Giordano Giulivi’s The Laplace’s Demon is a standout arthouse film centered around a group of scientists trapped inside an island mansion. With only their wits, the group is flung into participating in a deadly experiment overseen by the mansion’s mysterious and sadistic owner. He has ensured that they are at every disadvantage.

The film in itself is very clever with its imagery and atmosphere, yet it struggles in regards to its cast and characters.

The main achievement of The Laplace’s Demon is that it manages to create frightening scenes without having to rely on fake blood, dead bodies or copious amounts of jump scares. In fact, not a single drop of blood is shown on camera, and yet there is absolutely no sacrifice to the shock value or intensity of the film.

Giulivi achieves this impressive feat through a masterful union of cinematography, powerful and fitting music (composed by Duccio Giulivi), and clever mis-en-scene. These aspects ensure that the atmosphere of the film is intense and vivid — using the gothic-themed house and contrasting black and white visuals to allow for the gloomy and powerful surroundings to drag the viewer into the horrific situation the characters find themselves in.

Giulivi also uses the model of the house (used to predict the character’s movements) as a tool to provide additional suspense. For example (no spoilers), there’s an extremely impactful device that involves the model and chess pieces synchronizing to depict the chase scenes. This is not only highly innovative, but it also provides mystery and uncertainty to the scene — placing the viewer in a solid state of suspension which any typical run-chase scene would fail to do.

Unfortunately, the main blemish of the film is in relation to its cast.
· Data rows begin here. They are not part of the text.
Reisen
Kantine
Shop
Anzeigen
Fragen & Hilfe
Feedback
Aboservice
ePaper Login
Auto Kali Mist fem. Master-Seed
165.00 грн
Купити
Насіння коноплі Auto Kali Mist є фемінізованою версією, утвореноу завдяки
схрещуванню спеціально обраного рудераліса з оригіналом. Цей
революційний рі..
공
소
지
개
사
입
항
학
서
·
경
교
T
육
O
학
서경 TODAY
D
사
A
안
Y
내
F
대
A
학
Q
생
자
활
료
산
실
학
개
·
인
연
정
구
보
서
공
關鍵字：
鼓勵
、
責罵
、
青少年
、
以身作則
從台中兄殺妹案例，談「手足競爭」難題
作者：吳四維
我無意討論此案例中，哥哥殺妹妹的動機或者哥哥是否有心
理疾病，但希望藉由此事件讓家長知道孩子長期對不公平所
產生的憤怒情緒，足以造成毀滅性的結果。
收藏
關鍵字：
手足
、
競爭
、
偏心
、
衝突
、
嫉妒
The characters themselves, with the exception of the beginning of the film, are distinguishable via their contrasting personalities. Yet, it’s difficult to relate to or care for them past default human sympathy for their situation.

There is a similar issue with the villain. Although learning his identity at the end added more to the story, the ‘twist ending’ remained weak, and the villain is unable to break through his blandness and become terrifying or disturbing. Instead, he remains slightly confusing and obtuse, since the audience wasn’t given a chance to dive into his character and motives.

Despite its shallow characters and flat villain, however, The Laplace’s Demon is overall quite an achievement. It’s a visually impressive and complex film that could raise from 3 to a 4.5 out of 5, if only it had more substance.

The Laplace’Demon will be available on iTunes USA/Canada and Amazon Prime Video USA beginning February 22nd.


Editor’s Note: The film is named of a theory of determinism that states if someone (referred to as the demon) knows the precise location and momentum of every atom in the Universe, their past and future values for any given time can be accurately calculated from the laws of classical mechanics. Thus, The Laplace’s Demon is a very cerebral film that balances a heavy dose of suspense and atmosphere with deep philosophical questions about the nature of free will. Shot entirely in black and white, it echoes classic horror films from Hammer and Hitchcock in both style and tone. It’s in Italian with subtitles, so it requires a bit of patience. But it’s remarkable in its innovative approach to visuals and storytelling. While certainly not for everyone, it’s one of the more impressive films I’ve seen in a while and definitely deserves an audience.